Nel corso dell’incontro, è stata anche presentata la seconda edizione di “Napoli conCorre per la legalità”, gara podistica organizzata nell’ambito della Napoli City Half Marathon dal Comando Regionale Campania della Guardia di Finanza in collaborazione con l’Ordine dei dottori commercialisti di Napoli, Confesercenti Campania e oltre 20 altri partner istituzionali. La competizione, a cui prenderanno parte aderenti e iscritti di tutte gli enti organizzatori, si svolgerà a Napoli domenica 23 febbraio. “Con questa iniziativa, vogliamo mandare un segnale ai cittadini sull’importanza della legalità. E non dimentico l’aspetto benefico, che quest’anno è stato curato sin nei minimi dettagli“.

Napoli conCorre per la legalità è una manifestazione simbolo per la riaffermazione di un valore che deve essere comune a tutti, quello della legalità economica – ha evidenziato Virgilio Pomponi, comandante Regionale Campania della Guardia di Finanza –. Lo scopo è quello di mostrare la sinergia fra le istituzioni partecipanti, che nell’immaginario collettivo sono collocate su posizioni contrapposte, ma che invece sono determinanti a garantire le condizioni di legalità economica al Paese. È bello presentare quest’iniziativa nel corso di un convegno che è una grande occasione di confronto, soprattutto per chi come noi svolge la delicata funzione di controllore”.

Tornando alla ‘Legge di Bilancio’, Eraldo Turi, consigliere delegato dell’Odcec Napoli, ha affermato che “la principale novità della ‘Manovra’ riguarda soprattutto la possibilità di risolvere il discorso delle fatture fraudolente. Attualmente, infatti, c’è la possibilità di ravvedersi ed eliminare l’effetto penale della dichiarazione fraudolenta: un aspetto importante e che cambia radicalmente gli scenari”.

Secondo Francesca Giglio, presidente della Commissione Imposte dirette e indirette dell’ente napoletano, “sono tante le novità della Legge di Bilancio ma poche riguardano la nostra professione: basti pensare al taglio del cuneo fiscale per i lavoratori dipendenti ma non per i professionisti, e alla ‘non sistemazione’ del regime forfettario.
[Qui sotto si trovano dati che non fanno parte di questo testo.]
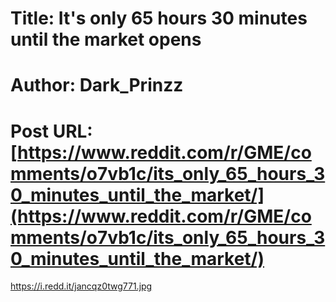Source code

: # Title: It's only 65 hours 30 minutes until the market opens
# Author: Dark_Prinzz
# Post URL: [https://www.reddit.com/r/GME/comments/o7vb1c/its_only_65_hours_30_minutes_until_the_market/](https://www.reddit.com/r/GME/comments/o7vb1c/its_only_65_hours_30_minutes_until_the_market/)


https://i.redd.it/jancqz0twg771.jpg
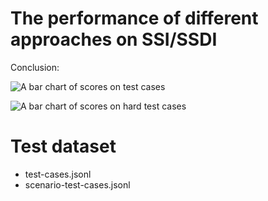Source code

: # The performance of different approaches on SSI/SSDI
Conclusion:

![A bar chart of scores on test cases]()

![A bar chart of scores on hard test cases]()

# Test dataset
- test-cases.jsonl
- scenario-test-cases.jsonl
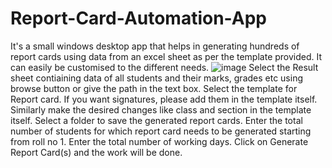 # Report-Card-Automation-App
It's a small windows desktop app that helps in generating hundreds of report cards using data from an excel sheet as per the template provided. It can easily be customised to the different needs.
![image](https://user-images.githubusercontent.com/25106263/158127464-4d71b7a6-03da-43d2-b634-ebb15a40f8ae.png)
Select the Result sheet contiaining data of all students and their marks, grades etc using browse button or give the path in the text box.
Select the template for Report card. If you want signatures, please add them in the template itself. Similarly make the desired changes like class and section in the template itself.
Select a folder to save the generated report cards.
Enter the total number of students for which report card needs to be generated starting from roll no 1.
Enter the total number of working days.
Click on Generate Report Card(s) and the work will be done.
Ci sono, inoltre, ancora difficoltà sui reati penali ascrivibili in tema di tributario: il problema è che andiamo ad operare nell’incertezza della norma e siamo costretti ad incorrere in grandi rischi”.

Alle due sessioni di lavoro sono intervenuti Giovanna Alessio (direttore Regionale Agenzia delle Entrate della Campania), Daniele D’Ambrosio (commissione imposte dirette e indirette), Dario Marano (comando Regionale Campania Napoli della Guardia di Finanza), Salvatore Cortese (capo Settore soggetti rilevanti dimensioni dell’Agenzia delle Entrate della Campania), Maurizio Leo (docente Scuola Centrale Tributaria, Editorialista Il Sole 24 Ore), Clelia Buccico (professore ordinario di Diritto tributario Università degli Studi della Campania “Luigi Vanvitelli”), Antonio Gigliotti (direttore Fiscal Focus), Paola Coppola (professore Associato di Diritto Tributario Università degli Studi di Napoli “Federico II”), Pasquale Saggese (Fondazione Nazionale dei Commercialisti), Claudio Turi (Consigliere dell’Ugdcec di Napoli) e Vincenzo Tiby (consigliere Odcec Napoli).